15th Jun2017

‘Mandy’ Blu-ray Review

by Paul Metcalf

Stars: Mandy Miller, Phyllis Calvert, Jack Hawkins, Terence Morgan, Godfrey Tearle, Marjorie Fielding, Nancy Price, Edward Chapman, Patricia Plunkett, Eleanor Summerfield, Colin Gordon | Written by Nigel Balchin, Jack Whittingham | Directed by Alexander Mackendrick


When you watch Mandy, you can’t help but feel it was a film ahead of its time. The story of a deaf girl unable to speak, the new Blu-ray is the perfect chance to watch the movie again.

When Mandy’s (Mandy Miller) parents discover that their child is deaf, they struggle to help her communicate not only with the outside world, but with themselves too. When Christine (Phyllis Calvert), the mother, decides to take Mandy to a school for deaf children, her husband’s reluctance to allow this puts a strain on their marriage.

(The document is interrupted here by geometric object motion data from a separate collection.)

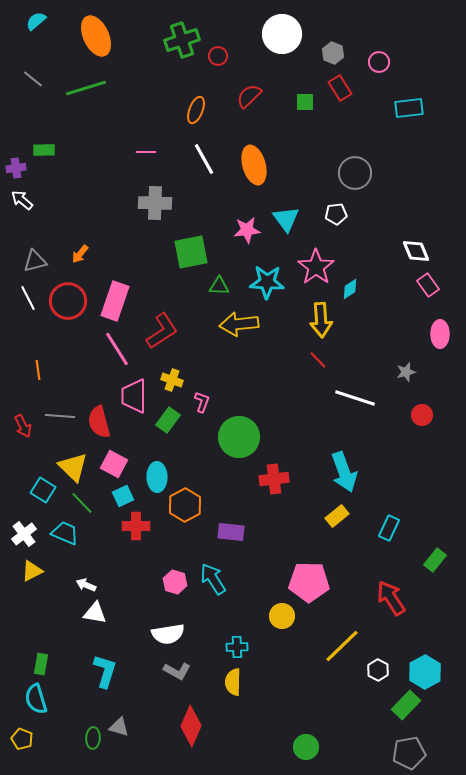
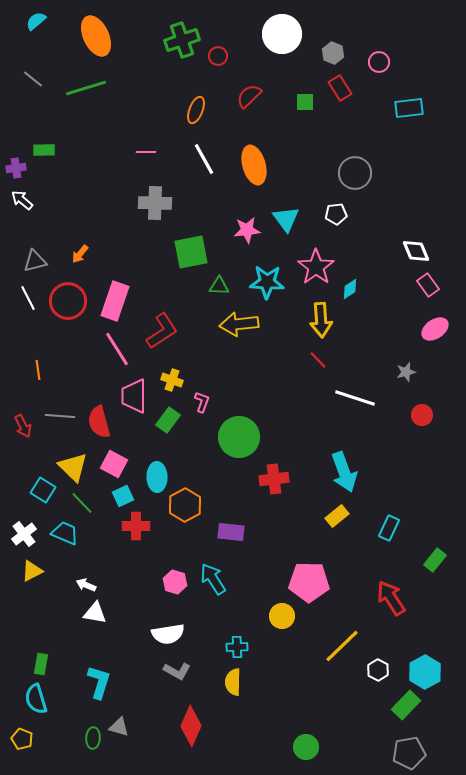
pink ellipse at (440, 334): moved 5 px left, 5 px up; rotated 56 degrees clockwise
cyan L-shape at (105, 671): moved 6 px left, 11 px down
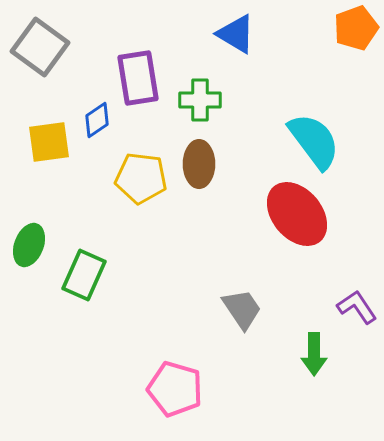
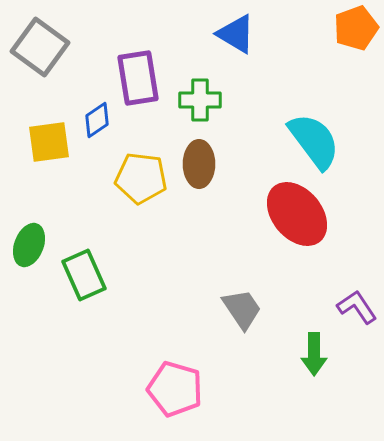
green rectangle: rotated 48 degrees counterclockwise
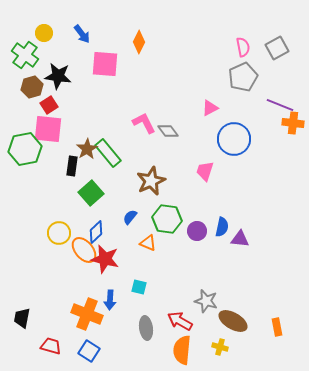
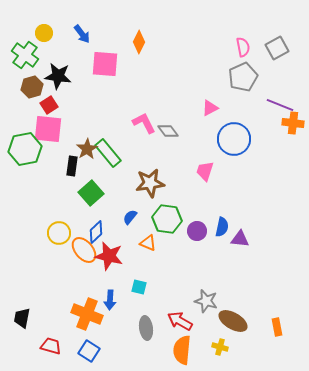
brown star at (151, 181): moved 1 px left, 2 px down; rotated 16 degrees clockwise
red star at (105, 259): moved 4 px right, 3 px up
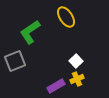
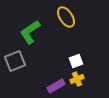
white square: rotated 24 degrees clockwise
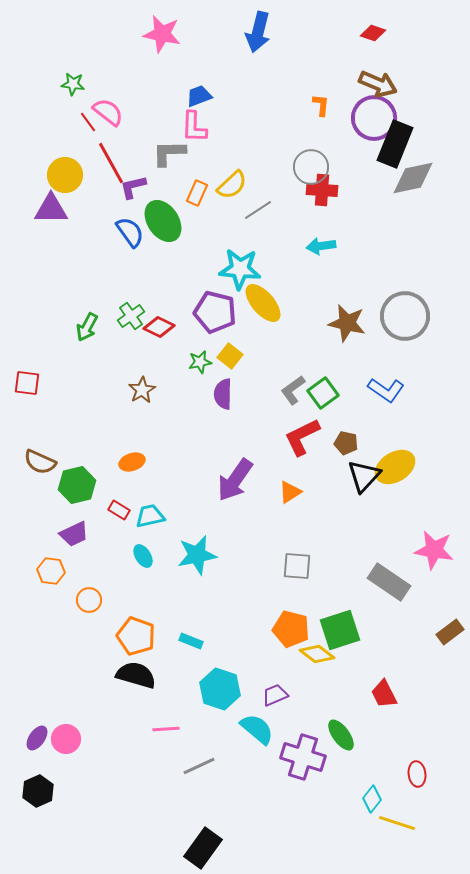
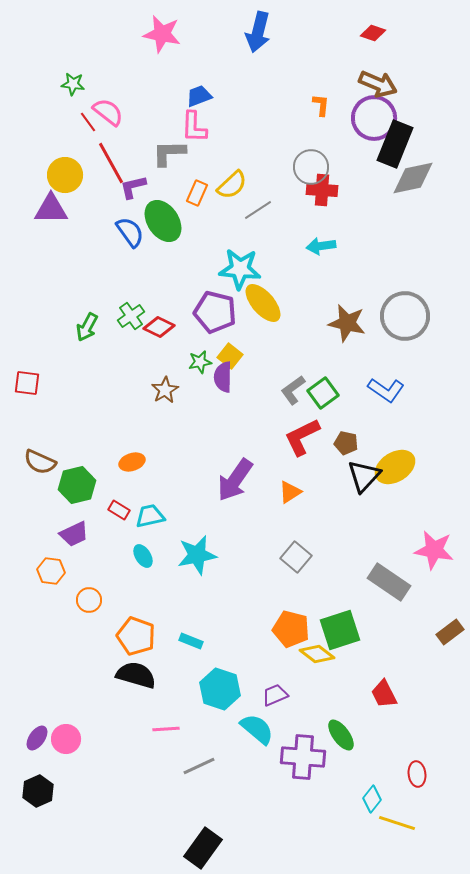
brown star at (142, 390): moved 23 px right
purple semicircle at (223, 394): moved 17 px up
gray square at (297, 566): moved 1 px left, 9 px up; rotated 36 degrees clockwise
purple cross at (303, 757): rotated 12 degrees counterclockwise
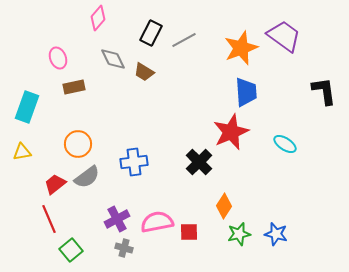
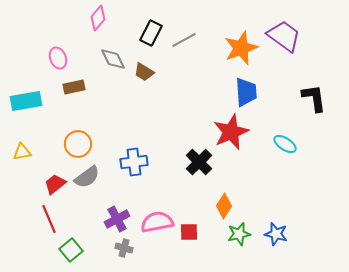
black L-shape: moved 10 px left, 7 px down
cyan rectangle: moved 1 px left, 6 px up; rotated 60 degrees clockwise
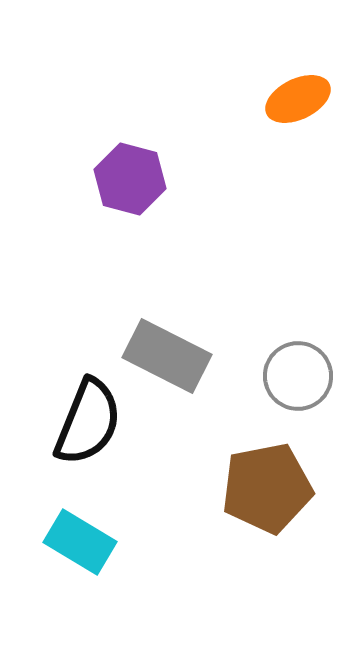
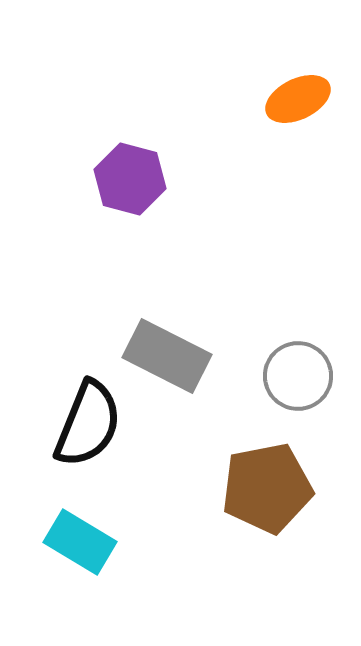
black semicircle: moved 2 px down
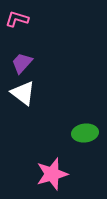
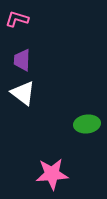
purple trapezoid: moved 3 px up; rotated 40 degrees counterclockwise
green ellipse: moved 2 px right, 9 px up
pink star: rotated 12 degrees clockwise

What is impressive about Mandy is that it doesn’t over dramatise the story of a little girl trapped in her own little world, but take a serious tone that pushes the most important element at the audience, the well-being of Mandy.

While her parents fight over how she should be looked after, throughout the film we see the girl come out of her shell and learn how to communicate. It is telling that it is Mandy’s teacher Searle (Jack Hawkins) that sums up the problem with the parents when he simply tells them he doesn’t care about their marital problems, he just wants to be able to teach and help the children. Though arguably some of his actions have caused further problems in the marriage.

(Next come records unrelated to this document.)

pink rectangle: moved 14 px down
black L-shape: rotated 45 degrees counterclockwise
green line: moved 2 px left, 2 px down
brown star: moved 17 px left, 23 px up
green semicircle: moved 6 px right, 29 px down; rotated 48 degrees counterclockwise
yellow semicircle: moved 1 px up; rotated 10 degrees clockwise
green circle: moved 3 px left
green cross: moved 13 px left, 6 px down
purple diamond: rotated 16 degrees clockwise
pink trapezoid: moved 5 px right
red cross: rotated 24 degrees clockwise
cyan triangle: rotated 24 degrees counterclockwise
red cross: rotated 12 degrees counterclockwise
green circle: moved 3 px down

In the film, while the actress who plays Mandy may not have been really deaf, she puts on a performance that easily gives that impression. We are able to see the girl’s frustration at not being able to communicate, there are also moments that all sound in the film is cut off to further place us into her world. What is most important though is the way we see her learn to speak.

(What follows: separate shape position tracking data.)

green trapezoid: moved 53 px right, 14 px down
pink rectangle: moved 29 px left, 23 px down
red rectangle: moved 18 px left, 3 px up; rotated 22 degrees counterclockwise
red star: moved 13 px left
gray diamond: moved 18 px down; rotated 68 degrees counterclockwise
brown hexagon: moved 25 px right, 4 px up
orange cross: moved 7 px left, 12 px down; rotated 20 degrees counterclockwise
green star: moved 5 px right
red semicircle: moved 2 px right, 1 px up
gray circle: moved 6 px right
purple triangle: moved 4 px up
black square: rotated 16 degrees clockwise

Filmed with the help of a school for deaf children, the techniques used with Mandy are realistic and further push that the importance is pulling the character out of the little world she is trapped in. The inclusion of deaf children in the film also further adds to the heart-warming nature of the film, as we see that with help, they are able to blossom. If anything, it is the blindness of the able-bodied that holds them back.

One thing to note about Mandy is that it is very much a film of its time, but also one that pushes against the social norms. We have the father (Terence Morgan) who expects his wife to do as she is told, and that it is his job to help Mandy, even if it holds her back in the progress. It is his pigheadedness that is the major hurdle in the film, and he can be an annoying character. While his actions can be understood, they can never be said to be right. If anything, he represents the blindness of stuffiness of a society that needed to change, to provide help instead of hinder it.

Now celebrating its 65-year anniversary this is the perfect time to watch Mandy. It shows how far we’ve come from a time of almost being ashamed of people society classes as “not normal” and how now thankfully, we look to understanding and education as an approach to helping instead of hindering them. With a brilliant performance by Mandy Miller, this is one movie that manages to stick in your mind for a long time.

***** 5/5

Mandy is available on DVD and Blu-ray in the UK now.